The era of the simple text generator is officially over.
A massive new empirical study, analyzing over 100 trillion tokens of real-world usage data, confirms that the large language model market has fundamentally shifted from single-pass text generation to complex, multi-step agentic inference. The report, released by OpenRouter and a16z, paints a picture of a hyper-specialized, multi-polar ecosystem where proprietary models still lead, but open-source competitors—particularly those emerging from China—are rapidly carving out massive, sticky market segments.
The pivotal moment, according to the analysis, was the launch of OpenAI’s o1 in late 2024. Since then, models optimized for deep reasoning, like o1 and Gemini Pro, have exploded to account for over 50% of all token usage. This isn't just a minor technical tweak; it reflects a complete change in how users interact with AI.
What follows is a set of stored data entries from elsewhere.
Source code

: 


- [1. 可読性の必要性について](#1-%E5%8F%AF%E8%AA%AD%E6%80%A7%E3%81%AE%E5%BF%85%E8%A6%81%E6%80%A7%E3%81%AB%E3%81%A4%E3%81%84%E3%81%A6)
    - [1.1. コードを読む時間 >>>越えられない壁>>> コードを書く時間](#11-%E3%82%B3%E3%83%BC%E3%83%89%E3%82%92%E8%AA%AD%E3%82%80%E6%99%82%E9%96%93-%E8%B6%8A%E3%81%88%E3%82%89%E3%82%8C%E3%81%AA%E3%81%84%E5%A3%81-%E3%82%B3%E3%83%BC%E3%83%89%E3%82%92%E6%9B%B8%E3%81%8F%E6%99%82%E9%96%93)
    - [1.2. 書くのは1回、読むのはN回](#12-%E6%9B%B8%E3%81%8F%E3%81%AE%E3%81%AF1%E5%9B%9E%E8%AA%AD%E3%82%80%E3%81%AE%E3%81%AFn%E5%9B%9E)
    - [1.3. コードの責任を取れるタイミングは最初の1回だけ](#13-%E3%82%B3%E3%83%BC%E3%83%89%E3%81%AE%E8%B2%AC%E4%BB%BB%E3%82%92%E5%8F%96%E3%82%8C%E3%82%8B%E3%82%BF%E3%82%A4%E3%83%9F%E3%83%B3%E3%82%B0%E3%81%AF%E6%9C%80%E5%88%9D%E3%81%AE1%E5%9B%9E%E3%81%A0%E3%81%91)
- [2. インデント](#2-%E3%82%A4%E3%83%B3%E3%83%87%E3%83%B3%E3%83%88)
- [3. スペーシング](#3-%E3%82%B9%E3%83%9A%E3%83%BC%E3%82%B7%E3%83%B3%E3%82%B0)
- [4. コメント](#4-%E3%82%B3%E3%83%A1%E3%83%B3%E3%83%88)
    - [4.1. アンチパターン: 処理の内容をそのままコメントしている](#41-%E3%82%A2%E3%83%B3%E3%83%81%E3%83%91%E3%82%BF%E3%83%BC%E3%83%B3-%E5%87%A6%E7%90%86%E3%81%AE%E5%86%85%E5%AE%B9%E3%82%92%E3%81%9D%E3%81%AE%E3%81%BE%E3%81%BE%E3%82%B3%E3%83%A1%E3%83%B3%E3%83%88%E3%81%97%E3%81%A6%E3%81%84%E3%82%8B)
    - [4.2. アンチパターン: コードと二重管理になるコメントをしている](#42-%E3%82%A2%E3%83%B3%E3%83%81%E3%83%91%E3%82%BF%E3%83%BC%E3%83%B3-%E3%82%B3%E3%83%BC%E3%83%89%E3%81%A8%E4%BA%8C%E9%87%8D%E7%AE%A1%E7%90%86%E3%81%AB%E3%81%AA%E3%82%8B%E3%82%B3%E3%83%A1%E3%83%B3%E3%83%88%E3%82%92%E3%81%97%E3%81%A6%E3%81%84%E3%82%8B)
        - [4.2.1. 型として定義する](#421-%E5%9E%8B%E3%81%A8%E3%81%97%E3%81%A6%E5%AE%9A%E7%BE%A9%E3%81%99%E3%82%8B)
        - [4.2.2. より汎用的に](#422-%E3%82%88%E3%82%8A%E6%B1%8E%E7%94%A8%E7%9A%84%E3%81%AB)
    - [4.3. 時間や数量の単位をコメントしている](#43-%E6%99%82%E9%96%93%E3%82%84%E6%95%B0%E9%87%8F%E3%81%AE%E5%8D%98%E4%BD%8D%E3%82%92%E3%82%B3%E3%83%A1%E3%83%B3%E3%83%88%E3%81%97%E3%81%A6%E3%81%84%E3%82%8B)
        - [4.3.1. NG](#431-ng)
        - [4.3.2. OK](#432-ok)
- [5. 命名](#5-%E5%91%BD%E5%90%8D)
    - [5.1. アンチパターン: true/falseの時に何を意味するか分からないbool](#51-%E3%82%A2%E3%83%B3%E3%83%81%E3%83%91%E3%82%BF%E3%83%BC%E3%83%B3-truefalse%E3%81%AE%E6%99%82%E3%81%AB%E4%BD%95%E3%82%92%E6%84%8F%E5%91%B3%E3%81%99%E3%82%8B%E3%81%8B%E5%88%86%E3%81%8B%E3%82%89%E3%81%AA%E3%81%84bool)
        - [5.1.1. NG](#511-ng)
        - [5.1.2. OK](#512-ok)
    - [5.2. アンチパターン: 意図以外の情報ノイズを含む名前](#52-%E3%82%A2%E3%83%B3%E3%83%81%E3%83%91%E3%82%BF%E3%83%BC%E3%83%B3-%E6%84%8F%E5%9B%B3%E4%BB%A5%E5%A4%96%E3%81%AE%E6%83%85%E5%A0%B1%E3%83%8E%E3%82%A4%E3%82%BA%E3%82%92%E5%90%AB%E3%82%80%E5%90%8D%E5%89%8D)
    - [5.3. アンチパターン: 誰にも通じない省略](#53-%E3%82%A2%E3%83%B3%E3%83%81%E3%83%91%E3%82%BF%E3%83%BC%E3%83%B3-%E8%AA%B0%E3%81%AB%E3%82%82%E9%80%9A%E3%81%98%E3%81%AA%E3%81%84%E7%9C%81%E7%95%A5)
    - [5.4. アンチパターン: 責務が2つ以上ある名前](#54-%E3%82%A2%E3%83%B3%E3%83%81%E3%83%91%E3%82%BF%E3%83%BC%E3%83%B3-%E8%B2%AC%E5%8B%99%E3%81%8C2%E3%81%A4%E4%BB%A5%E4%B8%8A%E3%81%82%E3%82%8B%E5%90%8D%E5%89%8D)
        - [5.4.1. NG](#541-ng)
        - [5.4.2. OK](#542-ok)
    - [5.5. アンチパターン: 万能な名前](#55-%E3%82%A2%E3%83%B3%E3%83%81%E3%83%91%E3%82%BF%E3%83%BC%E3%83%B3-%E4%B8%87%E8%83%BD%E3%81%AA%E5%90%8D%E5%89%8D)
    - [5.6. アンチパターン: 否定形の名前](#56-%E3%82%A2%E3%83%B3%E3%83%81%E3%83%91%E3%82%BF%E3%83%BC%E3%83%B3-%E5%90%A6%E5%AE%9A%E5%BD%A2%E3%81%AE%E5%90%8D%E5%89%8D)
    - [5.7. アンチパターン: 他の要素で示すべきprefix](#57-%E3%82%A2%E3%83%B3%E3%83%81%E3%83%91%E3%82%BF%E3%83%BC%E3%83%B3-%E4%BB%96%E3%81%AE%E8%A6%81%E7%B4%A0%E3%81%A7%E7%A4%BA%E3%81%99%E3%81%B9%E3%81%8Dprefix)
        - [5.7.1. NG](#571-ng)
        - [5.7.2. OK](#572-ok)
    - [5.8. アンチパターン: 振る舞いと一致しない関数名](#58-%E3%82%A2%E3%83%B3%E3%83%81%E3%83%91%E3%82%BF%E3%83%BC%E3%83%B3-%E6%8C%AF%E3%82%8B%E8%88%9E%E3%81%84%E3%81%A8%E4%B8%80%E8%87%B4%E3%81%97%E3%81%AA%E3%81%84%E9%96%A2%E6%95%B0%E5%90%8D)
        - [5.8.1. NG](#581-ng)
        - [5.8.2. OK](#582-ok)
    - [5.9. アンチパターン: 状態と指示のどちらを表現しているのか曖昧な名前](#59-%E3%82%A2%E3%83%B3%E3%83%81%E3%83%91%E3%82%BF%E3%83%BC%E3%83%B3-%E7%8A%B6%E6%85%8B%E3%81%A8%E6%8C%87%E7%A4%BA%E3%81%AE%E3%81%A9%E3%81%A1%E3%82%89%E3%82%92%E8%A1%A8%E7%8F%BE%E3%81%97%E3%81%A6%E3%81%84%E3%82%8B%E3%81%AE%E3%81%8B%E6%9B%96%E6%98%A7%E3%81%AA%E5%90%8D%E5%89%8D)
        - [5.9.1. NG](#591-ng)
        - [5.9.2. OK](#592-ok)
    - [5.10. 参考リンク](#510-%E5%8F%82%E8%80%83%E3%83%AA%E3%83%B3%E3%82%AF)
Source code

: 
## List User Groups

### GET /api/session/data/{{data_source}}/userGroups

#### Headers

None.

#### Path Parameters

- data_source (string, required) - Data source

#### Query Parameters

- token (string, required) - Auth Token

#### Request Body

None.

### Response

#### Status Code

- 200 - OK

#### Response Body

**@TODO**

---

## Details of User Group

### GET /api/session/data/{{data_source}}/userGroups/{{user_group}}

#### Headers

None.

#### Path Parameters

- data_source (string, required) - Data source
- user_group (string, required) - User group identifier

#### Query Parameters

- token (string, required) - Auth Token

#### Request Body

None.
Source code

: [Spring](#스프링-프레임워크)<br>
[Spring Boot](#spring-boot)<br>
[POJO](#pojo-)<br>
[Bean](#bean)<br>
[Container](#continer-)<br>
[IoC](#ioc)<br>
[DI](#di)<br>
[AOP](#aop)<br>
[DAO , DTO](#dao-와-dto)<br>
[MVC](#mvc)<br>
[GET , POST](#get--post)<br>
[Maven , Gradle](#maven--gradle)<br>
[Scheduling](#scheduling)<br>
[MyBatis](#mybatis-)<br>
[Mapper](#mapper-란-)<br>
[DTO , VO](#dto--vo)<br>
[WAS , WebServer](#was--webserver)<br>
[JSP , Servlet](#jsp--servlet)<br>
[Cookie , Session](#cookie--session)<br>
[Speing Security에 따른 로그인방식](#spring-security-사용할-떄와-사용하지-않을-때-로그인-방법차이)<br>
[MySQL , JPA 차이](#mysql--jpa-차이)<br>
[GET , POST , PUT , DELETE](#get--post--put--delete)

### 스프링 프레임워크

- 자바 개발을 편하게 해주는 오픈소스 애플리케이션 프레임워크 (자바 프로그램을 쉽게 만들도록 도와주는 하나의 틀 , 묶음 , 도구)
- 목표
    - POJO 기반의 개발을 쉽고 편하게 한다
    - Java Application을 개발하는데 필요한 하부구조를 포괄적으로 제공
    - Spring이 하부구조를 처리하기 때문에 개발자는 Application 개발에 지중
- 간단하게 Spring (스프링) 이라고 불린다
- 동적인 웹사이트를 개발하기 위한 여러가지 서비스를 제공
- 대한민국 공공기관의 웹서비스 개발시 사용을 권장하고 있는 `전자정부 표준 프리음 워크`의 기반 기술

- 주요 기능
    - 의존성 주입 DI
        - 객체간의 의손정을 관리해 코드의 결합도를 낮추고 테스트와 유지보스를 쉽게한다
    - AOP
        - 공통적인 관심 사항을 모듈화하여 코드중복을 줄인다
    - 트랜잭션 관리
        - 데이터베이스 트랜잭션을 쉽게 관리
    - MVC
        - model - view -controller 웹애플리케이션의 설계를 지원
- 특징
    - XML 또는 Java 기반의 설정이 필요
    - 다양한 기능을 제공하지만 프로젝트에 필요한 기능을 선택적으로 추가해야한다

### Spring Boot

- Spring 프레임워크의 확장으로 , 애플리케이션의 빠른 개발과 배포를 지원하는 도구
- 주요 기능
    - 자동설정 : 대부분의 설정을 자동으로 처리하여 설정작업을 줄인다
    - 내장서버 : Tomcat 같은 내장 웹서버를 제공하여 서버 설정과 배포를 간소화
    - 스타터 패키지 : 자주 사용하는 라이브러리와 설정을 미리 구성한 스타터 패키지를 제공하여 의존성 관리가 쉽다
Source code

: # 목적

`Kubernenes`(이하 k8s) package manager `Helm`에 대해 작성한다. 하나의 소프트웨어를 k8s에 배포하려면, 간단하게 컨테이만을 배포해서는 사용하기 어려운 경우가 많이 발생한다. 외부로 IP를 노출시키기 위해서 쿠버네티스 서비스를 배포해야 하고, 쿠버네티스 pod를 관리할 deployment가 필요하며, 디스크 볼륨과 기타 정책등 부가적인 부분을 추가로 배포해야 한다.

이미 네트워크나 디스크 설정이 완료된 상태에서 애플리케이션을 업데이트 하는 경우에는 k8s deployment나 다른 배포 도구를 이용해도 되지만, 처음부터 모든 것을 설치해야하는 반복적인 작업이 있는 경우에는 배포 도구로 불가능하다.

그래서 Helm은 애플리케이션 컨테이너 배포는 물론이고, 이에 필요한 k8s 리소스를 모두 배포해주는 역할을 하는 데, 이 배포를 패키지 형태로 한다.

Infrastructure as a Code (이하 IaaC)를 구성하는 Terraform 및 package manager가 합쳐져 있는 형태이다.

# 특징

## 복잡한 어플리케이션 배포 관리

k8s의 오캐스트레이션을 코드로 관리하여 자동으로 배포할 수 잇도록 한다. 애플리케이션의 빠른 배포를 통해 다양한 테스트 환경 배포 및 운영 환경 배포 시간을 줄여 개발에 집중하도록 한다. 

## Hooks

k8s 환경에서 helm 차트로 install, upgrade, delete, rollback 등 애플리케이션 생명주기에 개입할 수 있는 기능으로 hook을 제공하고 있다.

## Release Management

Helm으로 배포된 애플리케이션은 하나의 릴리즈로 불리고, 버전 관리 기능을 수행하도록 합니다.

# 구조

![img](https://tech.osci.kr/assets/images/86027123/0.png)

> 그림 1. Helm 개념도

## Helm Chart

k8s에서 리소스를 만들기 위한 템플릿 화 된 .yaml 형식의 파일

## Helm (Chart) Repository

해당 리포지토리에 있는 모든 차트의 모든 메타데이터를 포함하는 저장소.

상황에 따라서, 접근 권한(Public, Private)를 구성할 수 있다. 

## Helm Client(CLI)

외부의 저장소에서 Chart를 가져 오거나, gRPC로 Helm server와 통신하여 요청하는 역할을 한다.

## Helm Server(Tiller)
Users are no longer typing simple questions into a chat box. They are feeding models entire codebases, documentation sets, and complex multi-step instructions. The average prompt length has ballooned fourfold, now exceeding 6,000 tokens. This complexity is driven almost entirely by programming tasks, which have surged from 11% to become the dominant professional category, consuming over half of all token volume.
This shift means LLMs are increasingly functioning as the core reasoning engine within automated workflows, rather than as conversational partners. The sharp rise in tool-calling—where models autonomously decide to use external functions or APIs—is the clearest indicator that AI is moving out of the browser tab and into the infrastructure layer.
The Open-Source Split and the Chinese Surge
While proprietary giants like OpenAI and Anthropic maintain market dominance, the open-weight (OSS) ecosystem has matured significantly, now capturing roughly 30% of total traffic. But the OSS market isn't a monolith; it’s deeply bifurcated by use case and geography.
Open models are primarily used for two things: Roleplay (accounting for 52% of their usage) and Programming. This debunks the long-held myth that LLMs are purely productivity tools; the demand for high-quality, creative, and often uncensored interaction is a massive volume driver, rivaling professional coding in scale.
Perhaps the most significant competitive development is the emergence of Chinese open-source models. DeepSeek and Qwen have seen explosive growth, occasionally capturing 30% of weekly volume on the OpenRouter platform. These models are iterating at a breakneck pace, directly challenging Western models on capability and efficiency. DeepSeek, in particular, has become the dominant player in the Roleplay and casual chat categories, while Anthropic and xAI remain heavily skewed toward the high-stakes Programming and Tech sectors.
This competitive pressure is forcing developers to adopt a "medium is the new small" strategy. The study notes a preference for highly capable, medium-sized models (around 70 billion parameters) that offer maximum capability without the prohibitive latency or cost of the largest frontier models.
The global market is also rapidly decentralizing. North America now accounts for less than 50% of total AI spend, a significant drop. Asia’s share has more than doubled, jumping from 13% to 31%. This geographical shift is intrinsically linked to the rise of efficient, low-cost models.
Cost dynamics have settled into two distinct segments, demonstrating surprisingly inelastic demand at the high end. Users are willing to pay a substantial premium for mission-critical reliability and performance from models like Claude 3.7 and GPT-4. These are the "Premium Leaders."
Conversely, the "Efficient Giants"—models like DeepSeek V3 and Gemini Flash—capture massive volume by aggressively optimizing for low pricing. They might not be the absolute best performers, but their cost-efficiency makes them indispensable for high-throughput, non-mission-critical tasks.
This segmentation underscores the central conclusion of the report: the LLM market is now a multi-model ecosystem. Users are sophisticated routers, dynamically directing tasks based on a complex matrix of cost, speed, and specialized capability. No single model rules all workloads.
The study also identifies a powerful retention mechanism dubbed the "Cinderella Glass Slipper" effect. Foundational Cohorts—early users who found a specific model that perfectly solved their unique, sticky problem—do not churn easily. Once a model fits that "Glass Slipper" workload, users demonstrate deep retention, often ignoring cheaper or slightly newer alternatives.
This retention dynamic means that models launching today must be truly "frontier" or specialized to build these foundational cohorts. Models that launch merely as incremental improvements fail to establish this sticky fit and suffer high churn rates. The future of AI is defined not just by raw intelligence, but by the ability to be the perfect, specialized reasoning engine for a complex, multi-step system.